Lors de son arrestation en 2010 après le meurtre de Floribert Chebeya et la disparition de Fidèle Bazana, un arsenal d’armes avait été découvert dans le véhicule qu’il conduisait et un procès-verbal de police avait été dressé. Lors de ses interrogatoires par les juges de première instance, le Colonel Mukalay avait affirmé que ces armes lui avaient été remises par le Général John Numbi. Cependant depuis, aucune procédure n’a été initiée pour cette infraction.

L’organisation d’un procès spécifique sur la détention illégale de ces armes constitue une exigence majeure au regard de la lutte contre l’impunité. Le Colonel Mukalay, dont la libération est prévue au cours du mois de juillet 2025, doit voir sa responsabilité examinée à nouveau dans ce volet et sans délai afin que les juges puissent évaluer la menace que représente cette infraction et, le cas échéant, décider du maintien en détention du Colonel Mukalay.

Par ailleurs, malgré les condamnations de certains policiers responsables dans l’affaire Chebeya/Bazana, notamment celle du Colonel Daniel Mukalay, condamné définitivement en 2015 à 15 ans de prison à l’issue de son procès devant la Haute cour militaire, le dossier continue de susciter de vives inquiétudes quant à la réparation intégrale des victimes - qui se fait attendre - et la sécurité des défenseur⋅es de droits humains, des avocats et des témoins impliqués, en particulier à l’approche de la libération du Colonel Daniel Mukalay.

L’Observatoire et les organisations signataires soulignent la nécessité pour les autorités de garantir la sécurité de l’ensemble des acteurs impliqués dans l’affaire Chebeya et Bazana, afin de préserver l’intégrité, la transparence et l’impartialité du pouvoir judiciaire. Dans un contexte où la société civile et les familles des victimes continuent de demander justice et de veiller à la mémoire des disparus, la remise en liberté d’un condamné fait naître de vives inquiétudes face à d’éventuelles représailles ou actes d’intimidation.
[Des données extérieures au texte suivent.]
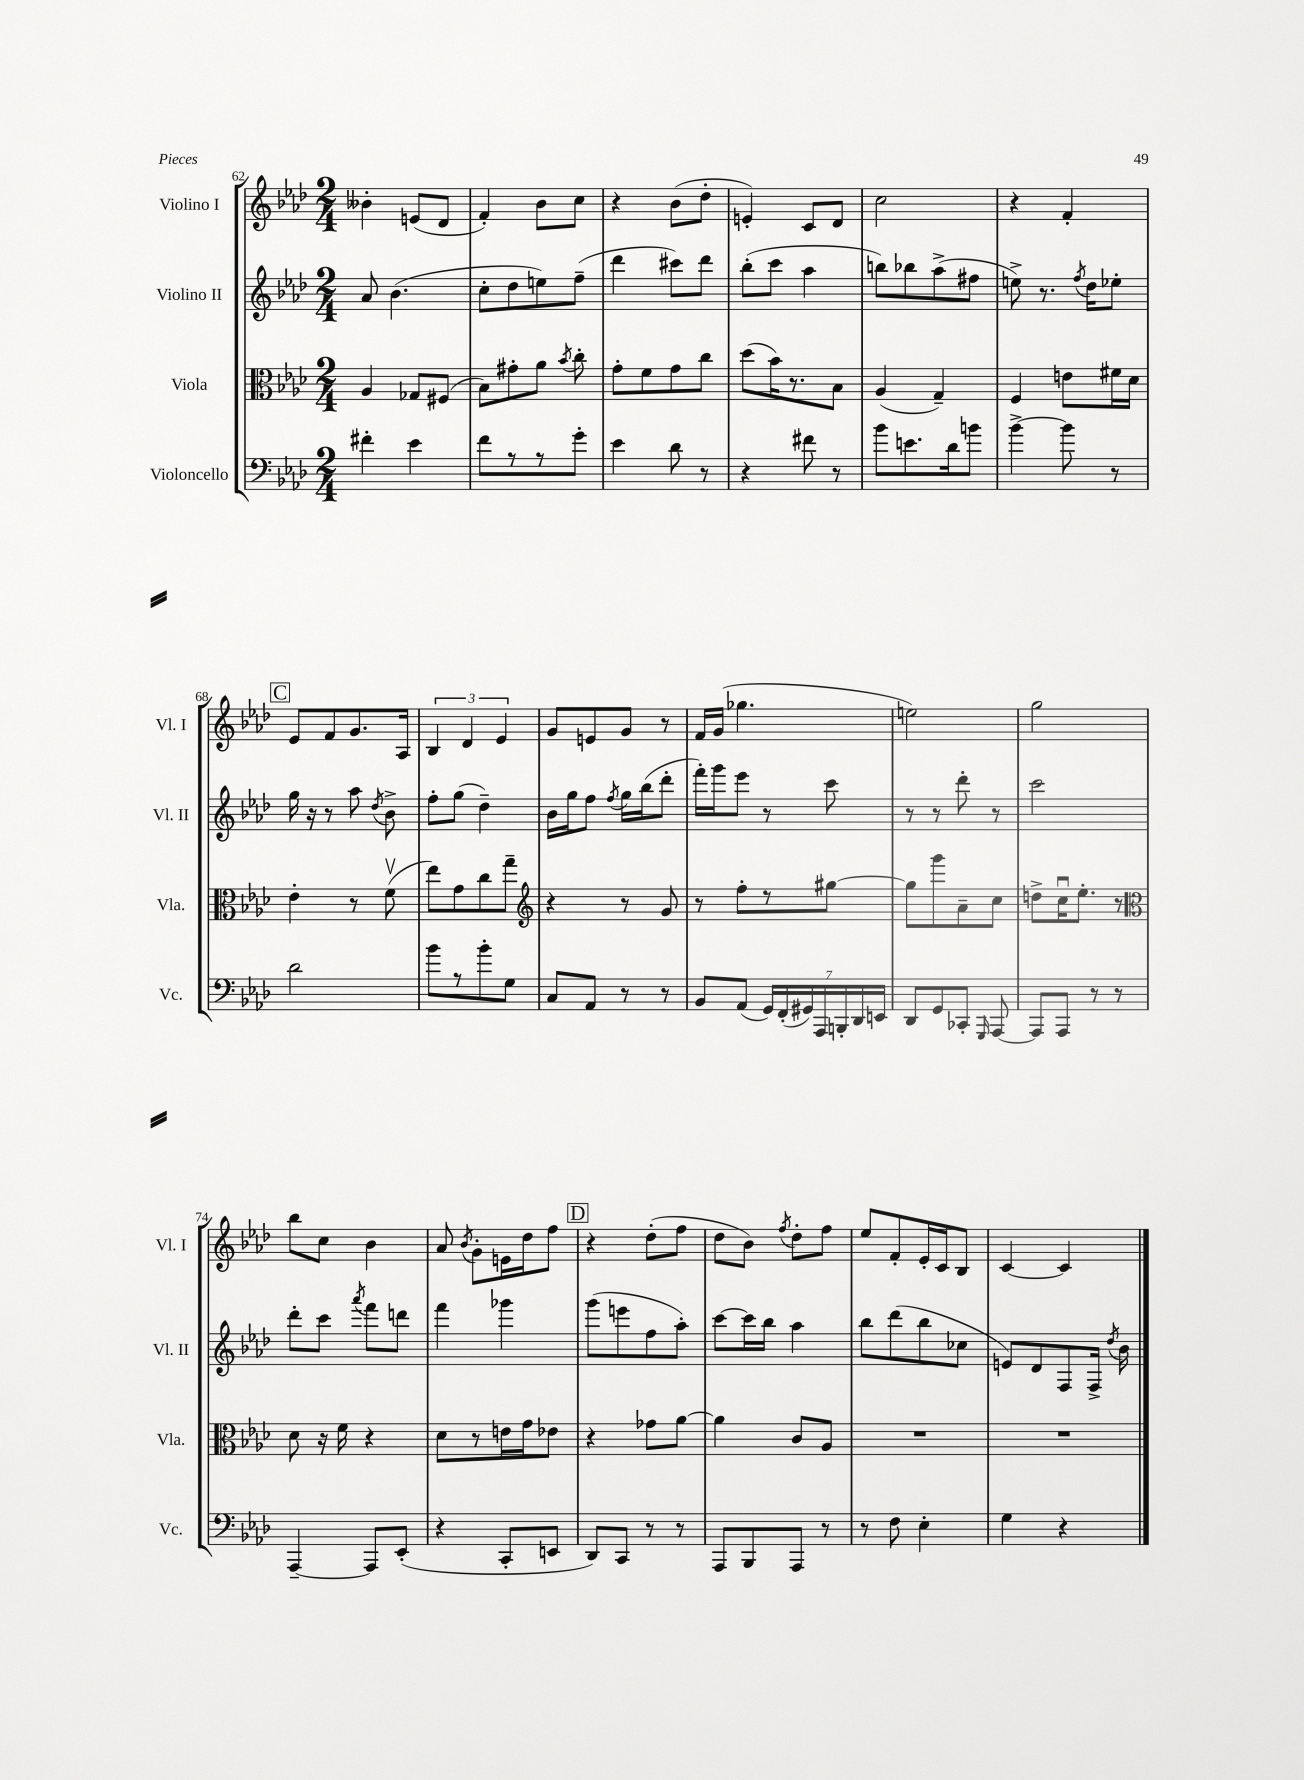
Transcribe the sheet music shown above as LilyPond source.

<<
\new StaffGroup <<
\new Staff = "s0" \with { instrumentName = "Violino I" shortInstrumentName = "Vl. I" } {
    \clef treble \key aes \major \numericTimeSignature \time 2/4
    \autoBeamOff beses'4-. e'8[( des'8] |
    f'4-.) bes'8[ c''8] |
    r4 bes'8[( des''8]-. |
    e'4-.) c'8[ des'8] |
    c''2 |
    r4 f'4-. |
    \mark \markup { \box "C" } ees'8[ f'8 g'8. aes16] |
    \tuplet 3/2 { bes4 des'4 ees'4 } |
    g'8[ e'8 g'8] r8 |
    f'16[ g'16]( ges''4. |
    e''2) |
    g''2 |
    bes''8[ c''8] bes'4 |
    aes'8 \acciaccatura { bes'8 } g'8[-. e'16 des''16 f''8] |
    \mark \markup { \box "D" } r4 des''8[-.( f''8] |
    des''8[ bes'8]) \acciaccatura { f''8 } des''8[-. f''8] |
    ees''8[ f'8-. ees'16-. c'16 bes8] |
    c'4~ c'4 \bar "|." |
}
\new Staff = "s1" \with { instrumentName = "Violino II" shortInstrumentName = "Vl. II" } {
    \clef treble \key aes \major \numericTimeSignature \time 2/4
    \autoBeamOff aes'8 bes'4.( |
    c''8[-. des''8 e''8) f''8]--( |
    des'''4 cis'''8[) des'''8] |
    bes''8[-.( c'''8] aes''4 |
    b''8[) bes''8 aes''8->( fis''8] |
    e''8->) r8. \acciaccatura { f''8 } des''16[ ees''8]-. |
    \mark \markup { \box "C" } g''16 r16 r8 aes''8 \acciaccatura { des''8 } bes'8-> |
    f''8[-. g''8]( des''4--) |
    bes'16[ g''16 f''8] \acciaccatura { f''8 } g''16[ bes''16( des'''8]-. |
    f'''16[-.) g'''16 ees'''8] r8 c'''8 |
    r8 r8 des'''8-. r8 |
    c'''2 |
    des'''8[-. c'''8] \acciaccatura { aes'''8 } f'''8[ d'''8] |
    f'''4 ges'''4 |
    \mark \markup { \box "D" } g'''8[( e'''8 f''8 aes''8]-.) |
    c'''8[~ c'''16 bes''16] aes''4 |
    bes''8[ des'''8( bes''8 ces''8] |
    e'8[) des'8 f8 f16]-> \acciaccatura { des''8 } bes'16 \bar "|." |
}
\new Staff = "s2" \with { instrumentName = "Viola" shortInstrumentName = "Vla." } {
    \clef alto \key aes \major \numericTimeSignature \time 2/4
    \autoBeamOff aes4 ges8[ fis8]( |
    bes8[) gis'8-. aes'8] \acciaccatura { bes'8 } c''8-. |
    g'8[-. f'8 g'8 c''8] |
    des''8[( bes'16) r8. bes8] |
    aes4( g4--) |
    f4 e'8[ fis'16 des'16] |
    \mark \markup { \box "C" } ees'4-. r8 f'8\upbow( |
    ees''8[) g'8 c''8 g''8]-- |
    \clef treble r4 r8 g'8 |
    r8 f''8[-. r8 gis''8]~ |
    gis''8[ g'''8 aes'8-- c''8] |
    d''8[-> c''16\downbow ees''8.]-. r8 |
    \clef alto des'8 r16 f'16 r4 |
    des'8[ r8 e'16 g'16 ees'8] |
    \mark \markup { \box "D" } r4 ges'8[ aes'8]~ |
    aes'4 c'8[ aes8] |
    R2 |
    R2 \bar "|." |
}
\new Staff = "s3" \with { instrumentName = "Violoncello" shortInstrumentName = "Vc." } {
    \clef bass \key aes \major \numericTimeSignature \time 2/4
    \autoBeamOff fis'4-. ees'4 |
    f'8[ r8 r8 g'8]-. |
    ees'4 des'8 r8 |
    r4 fis'8 r8 |
    bes'8[ e'8. des'16 b'8] |
    bes'4~-> bes'8 r8 |
    \mark \markup { \box "C" } des'2 |
    bes'8[ r8 bes'8-. g8] |
    c8[ aes,8] r8 r8 |
    bes,8[ aes,8]( \tuplet 7/4 { g,16[) f,16-.( gis,16) aes,,16 b,,16-. des,16 e,16] } |
    des,8[ g,8 ces,8]-. \grace { g,,16 } aes,,8~ |
    aes,,8[ aes,,8] r8 r8 |
    aes,,4~-- aes,,8[ ees,8]-.( |
    r4 c,8[-. e,8] |
    \mark \markup { \box "D" } des,8[) c,8] r8 r8 |
    aes,,8[ bes,,8 aes,,8] r8 |
    r8 f8 ees4-. |
    g4 r4 \bar "|." |
}
>>
>>
\layout { \context { \Score currentBarNumber = #62 } }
En outre, au vu de la gravité des faits reprochés et de la condamnation du Colonel Daniel Mukalay, il est impératif que les autorités congolaises le destituent des forces de police (au titre des articles 29 à 32 du Code pénal militaire, institué par la loi n°024/2002 du 18 novembre 2002). Cette mesure s’impose non seulement pour garantir la crédibilité des forces de l’ordre, mais aussi pour éviter qu’un individu condamné pour des crimes puisse continuer à exercer au sein d’une institution policière. La destitution du Colonel Daniel Mukalay constitue une étape essentielle afin de renforcer la lutte contre l’impunité et d’assurer une justice intégrale pour toutes les victimes ainsi que pour la société civile congolaise.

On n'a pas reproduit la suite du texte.